For a moment it seemed as if the wind had stopped and that for a split second Aitkens’s world had stood still. Sime watched his expression dissolve from hostility to surprise, then give way to concern. ‘Jesus,’ he said. ‘I need to get over there straight away.’

‘Sure,’ Sime said. ‘But first we need to talk.’

II

The walls of Room 115 in the police station of the Sûreté de Québec on Cap aux Meules were painted canary-yellow. A white melamine table and two chairs facing each other across it were pushed against one wall. Built-in cameras and a microphone fed proceedings to Thomas Blanc in the detectives’ room next door. A plaque on the wall outside read Salle d’interrogatoire.

Jack Aitkens sat opposite Sime at the table. Big hands engrained with oil were interlinked on the surface in front of him. His zip-up fleece jacket was open and hung loose from his shoulders. He wore torn jeans and big boots encrusted with salt.

He had removed his baseball cap to reveal a pale, almost grey, face, with dark, thinning hair that was oiled and scraped back across a broad, flat skull. He nodded towards a black poster pinned to the wall behind Sime.

URGENCE AVOCAT gratuit en cas d’arrestation.

‘Any reason I might need a lawyer?’

‘None that I can think of. How about you?’

Aitkens shrugged. ‘So what do you want to know?’

Sime stood up and closed the door. The noise from the incident room along the hall was a distraction. He sat down again. ‘You can start by telling me about what it’s like to work in a salt-mine.’

Aitkens seemed surprised. Then he puffed up his cheeks and blew contempt through his lips. ‘It’s a job.’
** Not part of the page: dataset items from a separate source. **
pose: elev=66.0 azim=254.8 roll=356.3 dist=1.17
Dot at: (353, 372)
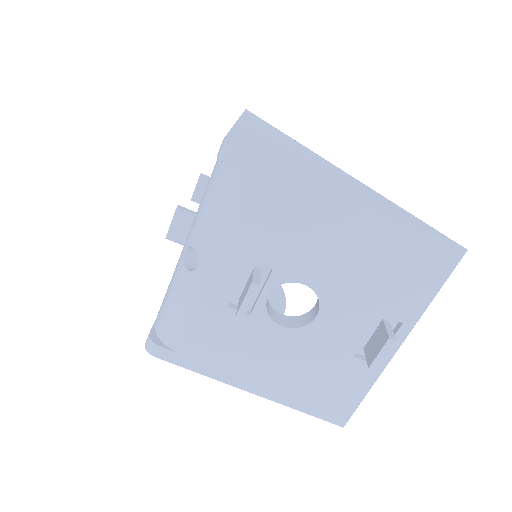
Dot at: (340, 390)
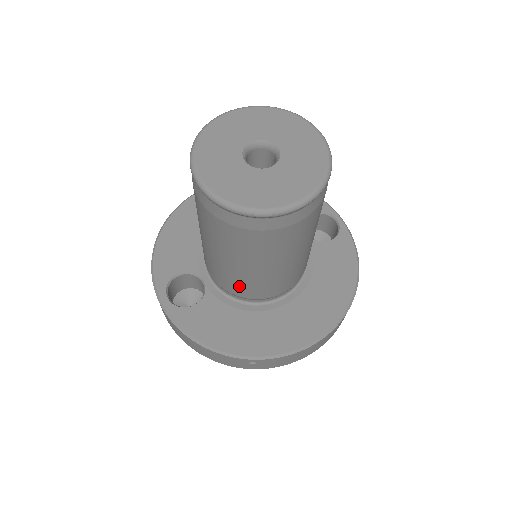
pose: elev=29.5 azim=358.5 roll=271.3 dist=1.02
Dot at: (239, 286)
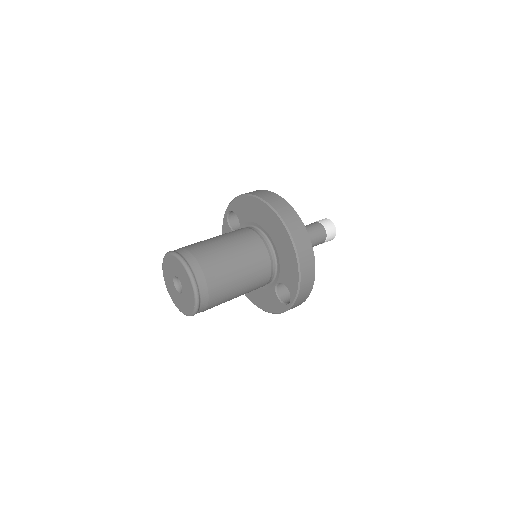
Dot at: occluded
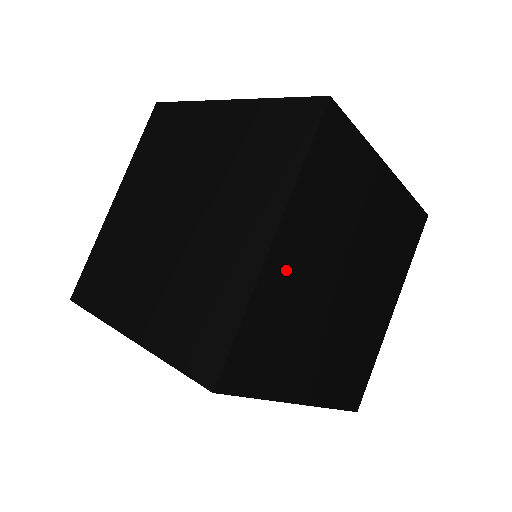
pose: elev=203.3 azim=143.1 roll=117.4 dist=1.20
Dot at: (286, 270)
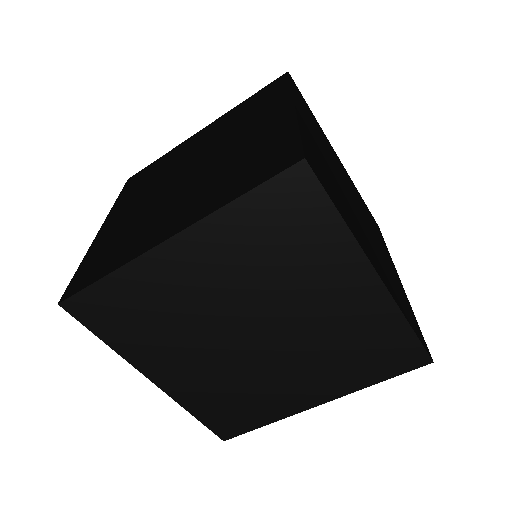
Dot at: occluded
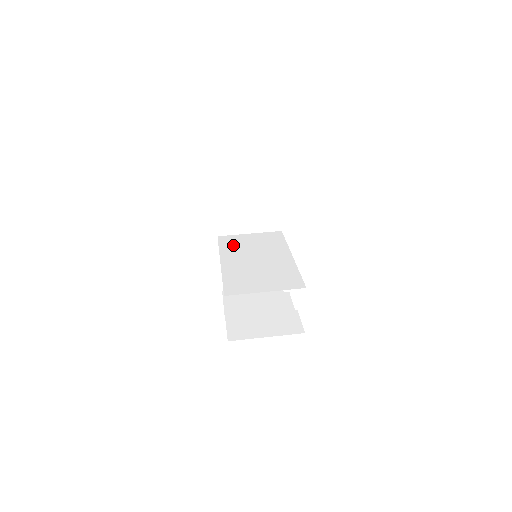
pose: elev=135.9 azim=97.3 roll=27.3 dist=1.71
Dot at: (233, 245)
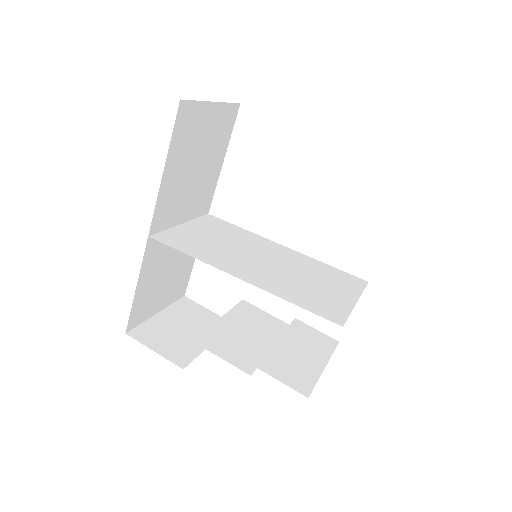
Dot at: (199, 246)
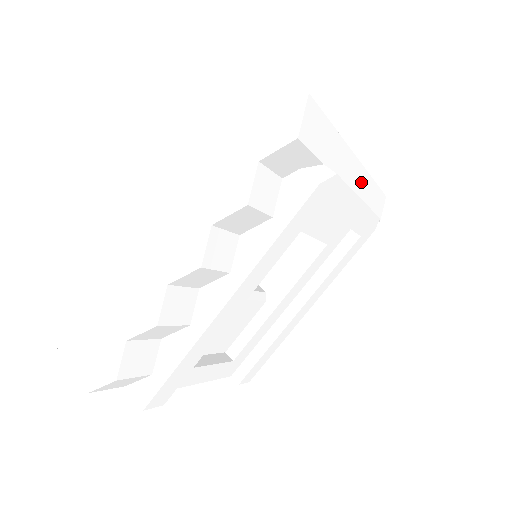
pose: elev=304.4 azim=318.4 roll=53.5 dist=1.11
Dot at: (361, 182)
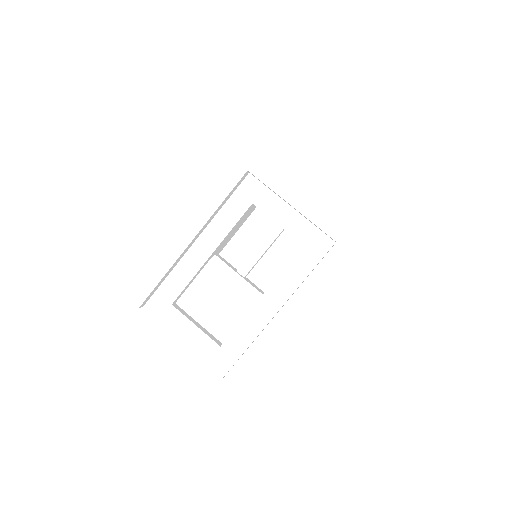
Dot at: (329, 193)
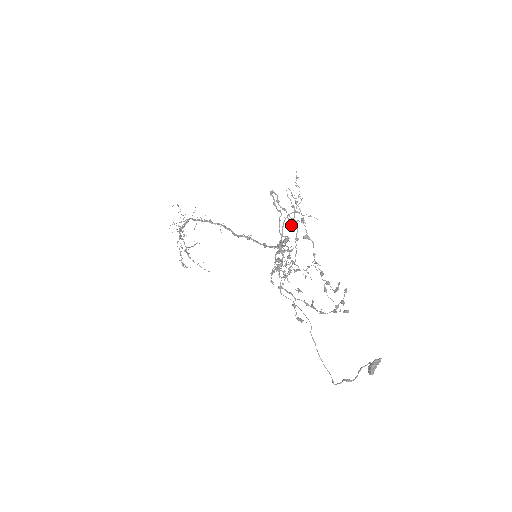
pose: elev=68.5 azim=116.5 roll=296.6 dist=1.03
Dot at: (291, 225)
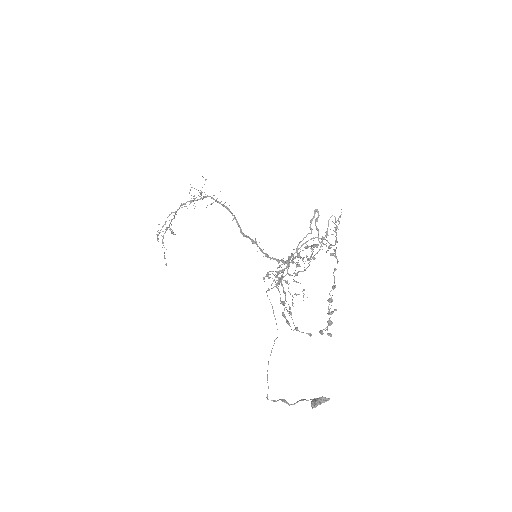
Dot at: occluded
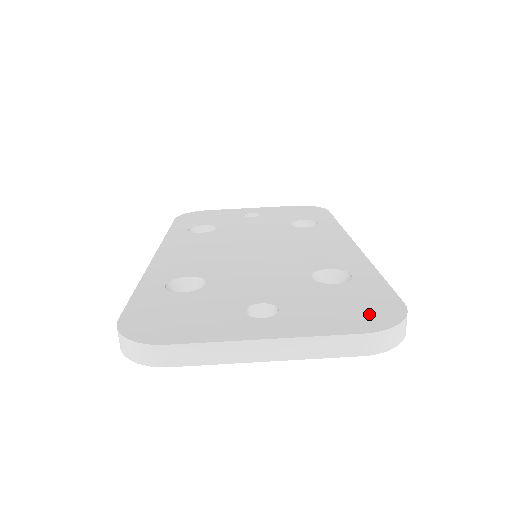
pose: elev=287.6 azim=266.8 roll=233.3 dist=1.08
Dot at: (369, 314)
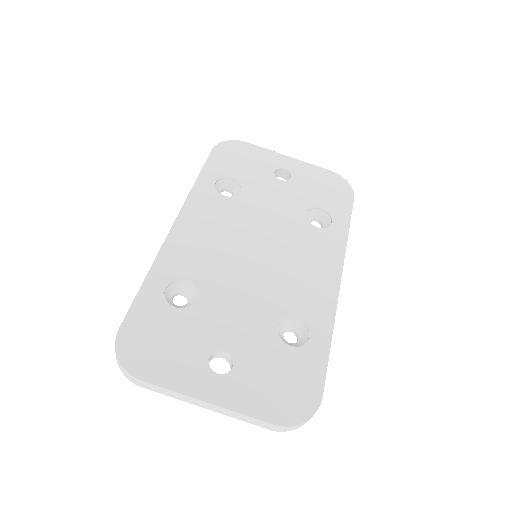
Dot at: (291, 401)
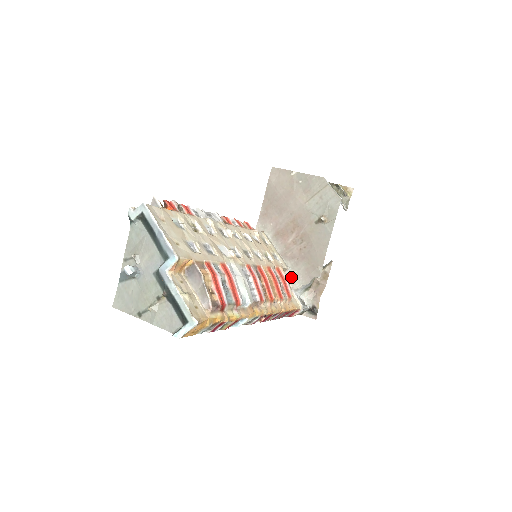
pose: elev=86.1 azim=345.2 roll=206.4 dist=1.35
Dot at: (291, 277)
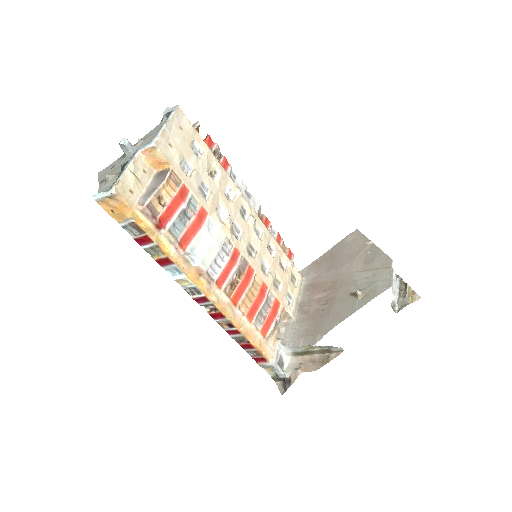
Dot at: (289, 329)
‘What kind of hours do you work?’

‘Twelve-hour shifts. Four days a week. Been doing it for ten years now, so I don’t think much about it anymore. In winter, on the day shift, it’s dark when you get there, it’s dark when you leave. And there’s precious little light underground. So you spend half your life in the dark, Monsieur … Mackenzie, you said?’

Sime nodded.

‘Depressing. Gets you down sometimes.’

‘I can imagine.’ And Sime could hardly imagine anything worse. ‘What size of workforce is there?’
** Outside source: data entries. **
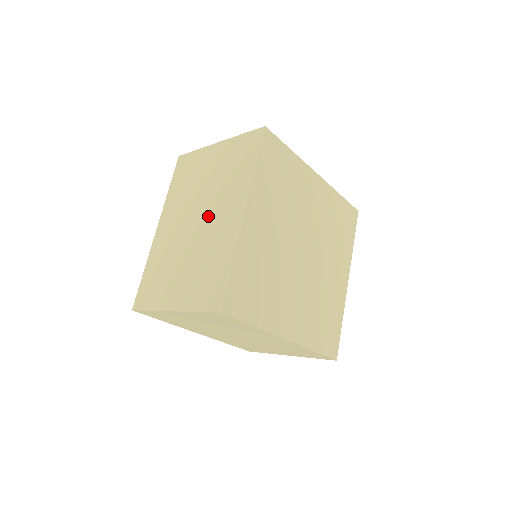
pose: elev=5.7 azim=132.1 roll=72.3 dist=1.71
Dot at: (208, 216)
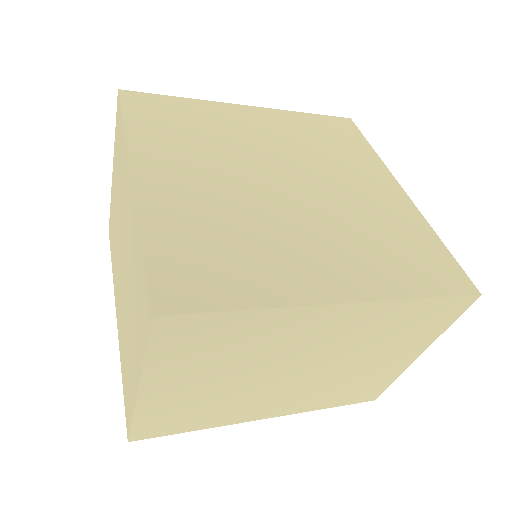
Dot at: occluded
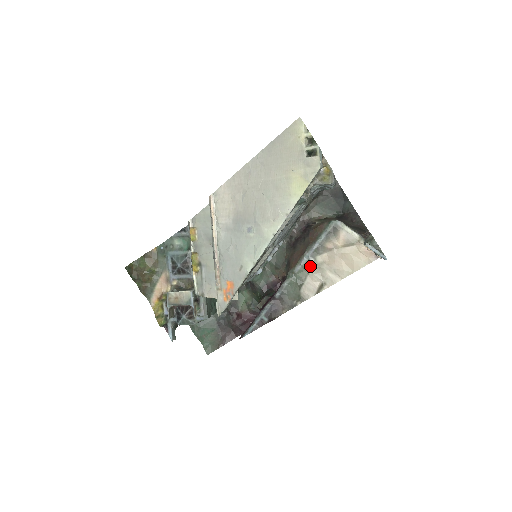
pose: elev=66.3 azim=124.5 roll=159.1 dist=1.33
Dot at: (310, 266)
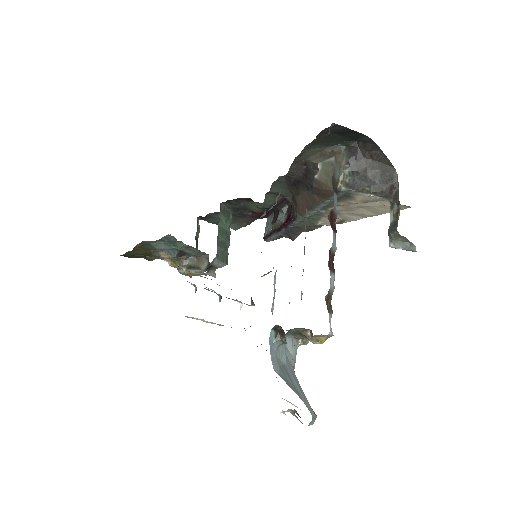
Dot at: (322, 214)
‘A hundred and sixteen. Miners, that is. I have no idea how many work in administration.’

Sime was surprised. ‘I wouldn’t have guessed from the surface there were that many men down there.’

Aitkens’s smile was almost condescending. ‘You couldn’t begin to guess what’s down there from the surface, Monsieur Mackenzie. The whole archipelago of the Madeleine islands sits on columns of salt that have pushed up through the earth’s crust. So far we have dug down 440 metres into one of them, with another eight or ten kilometres to go. The mine is on five levels and extends well beneath the surface of the sea on either side of the island.’
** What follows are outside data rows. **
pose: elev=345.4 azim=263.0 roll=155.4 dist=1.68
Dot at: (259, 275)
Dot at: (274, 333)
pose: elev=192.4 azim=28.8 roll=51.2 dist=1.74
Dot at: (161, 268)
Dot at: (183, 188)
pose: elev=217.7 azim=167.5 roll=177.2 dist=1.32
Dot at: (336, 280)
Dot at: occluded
Sime returned the smile. ‘You’re right, Mr Aitkens, I would never have guessed that.’ He paused. ‘Where were you on the night of the murder?’

Aitkens didn’t blink. ‘What night was that exactly?’

‘The night before last.’

‘I was on night shift. Like I’ve been all week. You can check the records if you like.’

Sime nodded. ‘We will.’ He sat back in his seat. ‘What kind of salt is it you mine?’

Aitkens laughed. ‘Not table salt, if that’s what you’re thinking. It’s salt for the roads. About 1.7 million tons of it a year. Most of it for use in Quebec or Newfoundland. The rest goes to the States.’

‘Can’t be very healthy, down there twelve hours a day breathing in all that salt.’

‘Who knows?’ Aitkens shrugged. ‘I’ve not died of it yet, anyway.’ He chuckled. ‘They say that salt-mines create their own microclimate. In some Eastern European countries they send people down the mines as a cure for asthma.’

Sime watched his smile fade and waited while Aitkens grew slowly impatient.

‘Are you going to tell me what happened out on Entry Island or not?’

But Sime was not ready to go there yet. He said, ‘I want you to tell me about your cousin.’

‘What do you want to know?’

‘Anything. And everything.’

‘We’re not close.’

‘So I gather.’

Aitkens gave him a look, and Sime could see the calculation in his eyes. Had Kirsty told him that? ‘My father’s sister was Kirsty’s mother. But my father fell for a French-speaking girl from Havre Aubert and left Entry Island to marry her when he was barely out of his teens.’

‘You don’t speak English, then?’

‘I grew up speaking French at school. But my father always spoke English to me in the house, so it’s not bad.’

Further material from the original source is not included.